## Набор заданий:
**a)** Выпишите из первого абзаца фрагмента все глаголы в форме будущего времени.
**b)** Перепишите из фрагмента дословно всё, начиная с «Новелла была готова.» и вниз до «о подробностях допроса.» включительно.

## Фрагмент текста:

Изначально мне хотелось закончить на том месте, где обрывался рассказ коллеги: машинист, уволенный со службы, с отчаянием в сердце теряется где-то в серой толпе забытых всеми людей. Подумав, я отбросил эту форму как слишком удобную и немного сентиментальную. Мне нравится изюминка в конце произведения — я сторонник сильных финалов. Логика рассказа подсказала мне настоящее решение. Освобожденный от обязанностей, Грот завладеет случайно подвернувшимся паровозом и отправится в мир, в последний свой поход, из которого уже не вернется. Воплощая наконец идеал движения без остановок, он рушится в пасть смерти — высшего реализатора идеалов...
Новелла была готова. Осталось перенести ее на бумагу, придать форму и стиль.
Я решил еще раз поговорить с коллегой-железнодорожником и расспросить о подробностях допроса.

## Записи:
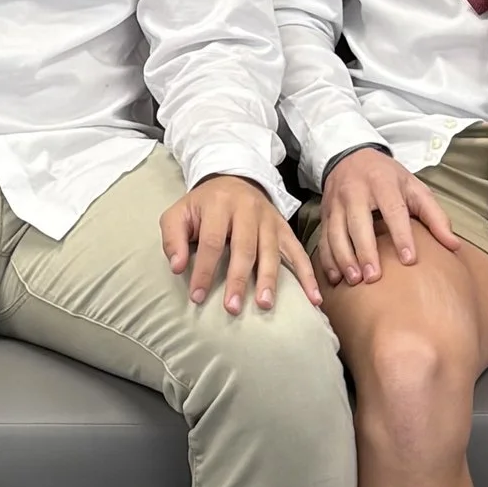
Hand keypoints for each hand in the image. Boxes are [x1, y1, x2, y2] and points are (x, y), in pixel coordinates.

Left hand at [161, 174, 319, 315]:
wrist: (234, 179)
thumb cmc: (203, 205)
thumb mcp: (179, 213)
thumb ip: (173, 238)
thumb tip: (178, 267)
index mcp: (219, 204)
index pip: (212, 241)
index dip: (204, 270)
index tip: (197, 297)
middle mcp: (248, 209)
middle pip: (245, 247)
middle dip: (239, 279)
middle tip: (232, 307)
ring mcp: (269, 219)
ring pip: (271, 251)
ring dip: (269, 280)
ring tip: (264, 305)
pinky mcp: (284, 228)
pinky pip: (298, 252)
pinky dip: (307, 276)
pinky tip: (314, 298)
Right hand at [313, 144, 459, 286]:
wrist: (350, 156)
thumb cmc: (387, 177)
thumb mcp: (414, 188)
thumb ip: (435, 216)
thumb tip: (453, 245)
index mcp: (383, 184)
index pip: (393, 211)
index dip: (401, 235)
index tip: (409, 260)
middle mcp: (356, 191)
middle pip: (358, 223)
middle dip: (365, 251)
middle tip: (374, 277)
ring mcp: (336, 203)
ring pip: (336, 232)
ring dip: (344, 258)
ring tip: (354, 280)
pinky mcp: (324, 213)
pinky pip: (323, 238)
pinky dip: (327, 259)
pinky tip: (336, 277)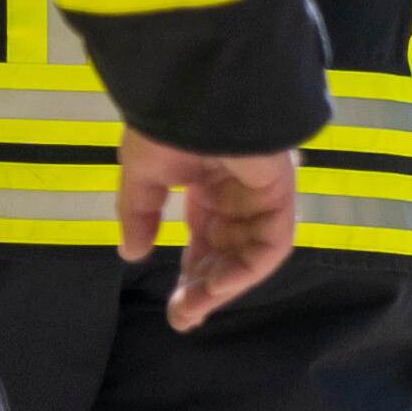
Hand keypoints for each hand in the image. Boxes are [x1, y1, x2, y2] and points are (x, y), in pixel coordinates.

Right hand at [119, 136, 299, 329]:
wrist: (194, 91)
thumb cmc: (167, 123)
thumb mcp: (142, 174)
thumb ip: (140, 214)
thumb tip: (131, 254)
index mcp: (208, 187)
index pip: (206, 242)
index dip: (192, 276)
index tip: (175, 309)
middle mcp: (238, 195)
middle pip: (228, 255)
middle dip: (205, 290)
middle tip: (182, 318)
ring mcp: (261, 195)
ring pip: (250, 255)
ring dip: (224, 286)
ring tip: (194, 308)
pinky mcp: (280, 192)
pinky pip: (271, 242)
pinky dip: (247, 268)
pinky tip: (219, 285)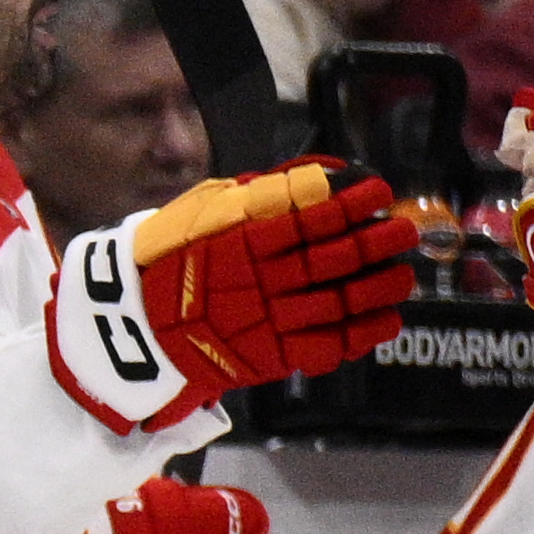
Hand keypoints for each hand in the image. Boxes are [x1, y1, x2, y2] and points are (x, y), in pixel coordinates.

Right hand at [50, 165, 419, 433]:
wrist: (129, 328)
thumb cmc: (164, 261)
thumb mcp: (201, 211)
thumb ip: (258, 194)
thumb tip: (317, 177)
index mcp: (244, 239)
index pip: (314, 215)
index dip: (353, 203)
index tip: (380, 192)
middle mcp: (262, 278)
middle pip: (337, 257)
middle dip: (378, 242)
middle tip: (404, 231)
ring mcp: (268, 319)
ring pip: (343, 300)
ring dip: (381, 286)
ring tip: (403, 275)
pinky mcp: (270, 356)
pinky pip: (329, 345)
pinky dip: (363, 334)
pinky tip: (387, 320)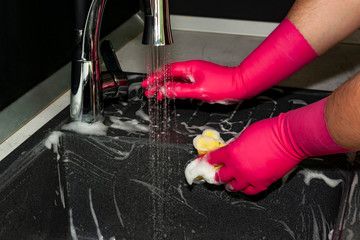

## Ответы к заданиям:
**a)** завладеет, отправится, вернется

**b)**
Новелла была готова. Осталось перенести ее на бумагу, придать форму и стиль.
Я решил еще раз поговорить с коллегой-железнодорожником и расспросить о подробностях допроса.